Alguém puxou um Pai Nosso e o povo rezou junto, de mãos ao alto. Como faço nessas horas, levantei o punho esquerdo pela duração da oração e me dei por satisfeito.

Vieram falar de dentro do crematório que as manifestações aqui fora estavam atrapalhando a cerimônia lá dentro. Falou o Okamoto e ele pediu que nos aquietássemos. Um outro figura disse que iria puxar uma oração aqui fora quando lá dentro fosse feito o mesmo.

Os militantes não se acalmaram, e alguém puxou a canção “Para não dizer que não falei de flores”. Para meu espanto, notei que eu sei toda a letra. Da Internacional já não a lembro inteira, e menos ainda a do Hino Nacional completa.

Enquanto esperávamos, conversei mais. Uma mulher discorreu longamente sobre o Toninho do PT, prefeito assassinado em Campinas. Quando ela falou que gostava de como “a reconstrução do PT está se dando”, pedi que falasse mais, esperando alguma notícia importante de renovação basista. Mas no final ela se referia à luta interna da hierarquia do partido e não a um hackeamento do partido pela militância, conforme desejo. Deixei quieto.

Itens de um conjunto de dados
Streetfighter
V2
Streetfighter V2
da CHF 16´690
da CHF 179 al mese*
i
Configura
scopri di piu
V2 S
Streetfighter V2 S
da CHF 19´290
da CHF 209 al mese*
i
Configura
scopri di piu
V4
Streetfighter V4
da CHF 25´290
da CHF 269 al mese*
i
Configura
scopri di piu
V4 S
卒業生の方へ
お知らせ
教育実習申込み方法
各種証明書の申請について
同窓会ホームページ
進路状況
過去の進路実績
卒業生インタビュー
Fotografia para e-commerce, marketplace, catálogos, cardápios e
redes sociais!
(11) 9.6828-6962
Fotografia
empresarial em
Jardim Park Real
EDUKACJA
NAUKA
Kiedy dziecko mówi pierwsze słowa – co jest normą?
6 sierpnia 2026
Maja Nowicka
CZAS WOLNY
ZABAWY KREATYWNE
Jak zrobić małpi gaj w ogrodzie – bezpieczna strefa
...
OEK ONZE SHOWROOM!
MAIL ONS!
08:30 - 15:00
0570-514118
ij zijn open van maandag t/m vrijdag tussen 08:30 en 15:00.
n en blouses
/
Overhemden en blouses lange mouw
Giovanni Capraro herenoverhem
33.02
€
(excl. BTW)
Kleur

Tarefa proposta 1: De acordo com o trecho, qual canção os militantes puxaram?
Tarefa proposta 2: Altere o trecho, reproduzindo tudo desde "Enquanto esperávamos, conversei" até "desejo. Deixei quieto.", com "mulher" substituído por "senhora".
Os itens não guardam qualquer relação com o trecho.

Resposta redigida 1: “Para não dizer que não falei de flores”.

Resposta redigida 2:
Enquanto esperávamos, conversei mais. Uma senhora discorreu longamente sobre o Toninho do PT, prefeito assassinado em Campinas. Quando ela falou que gostava de como “a reconstrução do PT está se dando”, pedi que falasse mais, esperando alguma notícia importante de renovação basista. Mas no final ela se referia à luta interna da hierarquia do partido e não a um hackeamento do partido pela militância, conforme desejo. Deixei quieto.